__TASK TO COMPLETE__. Below are the records. Retype exactly the lines between the lines holding "outputs for the chain." and "list\[str\] | None", inclusive.

__SOURCE MATERIAL__.
· · · · · · ·
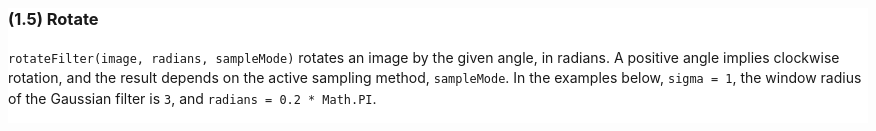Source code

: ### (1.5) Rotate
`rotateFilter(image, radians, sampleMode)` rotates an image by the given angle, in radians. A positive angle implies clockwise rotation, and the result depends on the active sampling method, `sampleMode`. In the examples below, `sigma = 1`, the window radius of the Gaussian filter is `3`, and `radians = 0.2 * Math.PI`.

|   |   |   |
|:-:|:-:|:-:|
· · · · · · ·
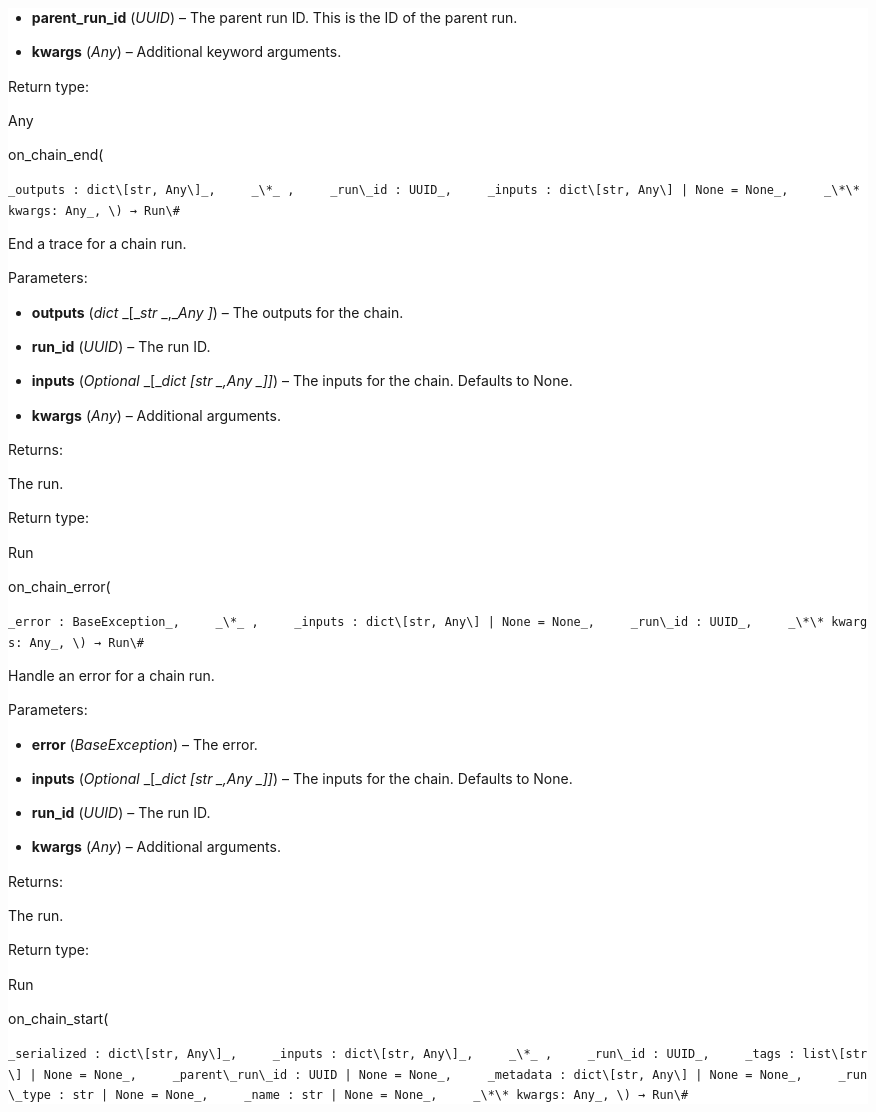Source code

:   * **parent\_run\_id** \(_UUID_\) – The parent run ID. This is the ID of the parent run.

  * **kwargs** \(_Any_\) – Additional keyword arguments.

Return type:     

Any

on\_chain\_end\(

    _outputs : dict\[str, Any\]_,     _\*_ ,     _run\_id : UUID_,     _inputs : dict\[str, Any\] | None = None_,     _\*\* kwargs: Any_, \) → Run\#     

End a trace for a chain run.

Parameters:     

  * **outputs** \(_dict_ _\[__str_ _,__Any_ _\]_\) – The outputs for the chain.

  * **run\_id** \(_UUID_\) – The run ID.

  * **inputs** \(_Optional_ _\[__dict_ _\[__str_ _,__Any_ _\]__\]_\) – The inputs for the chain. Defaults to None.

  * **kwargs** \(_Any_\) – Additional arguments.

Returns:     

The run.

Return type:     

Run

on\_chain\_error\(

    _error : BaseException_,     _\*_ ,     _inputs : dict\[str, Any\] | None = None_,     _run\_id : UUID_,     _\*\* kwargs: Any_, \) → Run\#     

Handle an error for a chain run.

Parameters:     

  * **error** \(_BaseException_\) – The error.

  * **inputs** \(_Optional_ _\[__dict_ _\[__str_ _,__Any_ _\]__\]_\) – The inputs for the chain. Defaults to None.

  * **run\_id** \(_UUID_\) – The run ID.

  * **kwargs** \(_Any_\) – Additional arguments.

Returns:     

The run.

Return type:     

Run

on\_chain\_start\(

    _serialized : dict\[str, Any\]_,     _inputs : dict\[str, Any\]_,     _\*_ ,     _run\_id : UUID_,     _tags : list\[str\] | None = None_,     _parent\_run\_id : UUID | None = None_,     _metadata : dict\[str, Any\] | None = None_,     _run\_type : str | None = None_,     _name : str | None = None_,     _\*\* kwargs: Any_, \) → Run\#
· · · · · · ·
__EXERCISE OUTPUT__.
  * **outputs** \(_dict_ _\[__str_ _,__Any_ _\]_\) – The outputs for the chain.

  * **run\_id** \(_UUID_\) – The run ID.

  * **inputs** \(_Optional_ _\[__dict_ _\[__str_ _,__Any_ _\]__\]_\) – The inputs for the chain. Defaults to None.

  * **kwargs** \(_Any_\) – Additional arguments.

Returns:     

The run.

Return type:     

Run

on\_chain\_error\(

    _error : BaseException_,     _\*_ ,     _inputs : dict\[str, Any\] | None = None_,     _run\_id : UUID_,     _\*\* kwargs: Any_, \) → Run\#     

Handle an error for a chain run.

Parameters:     

  * **error** \(_BaseException_\) – The error.

  * **inputs** \(_Optional_ _\[__dict_ _\[__str_ _,__Any_ _\]__\]_\) – The inputs for the chain. Defaults to None.

  * **run\_id** \(_UUID_\) – The run ID.

  * **kwargs** \(_Any_\) – Additional arguments.

Returns:     

The run.

Return type:     

Run

on\_chain\_start\(

    _serialized : dict\[str, Any\]_,     _inputs : dict\[str, Any\]_,     _\*_ ,     _run\_id : UUID_,     _tags : list\[str\] | None = None_,     _parent\_run\_id : UUID | None = None_,     _metadata : dict\[str, Any\] | None = None_,     _run\_type : str | None = None_,     _name : str | None = None_,     _\*\* kwargs: Any_, \) → Run\#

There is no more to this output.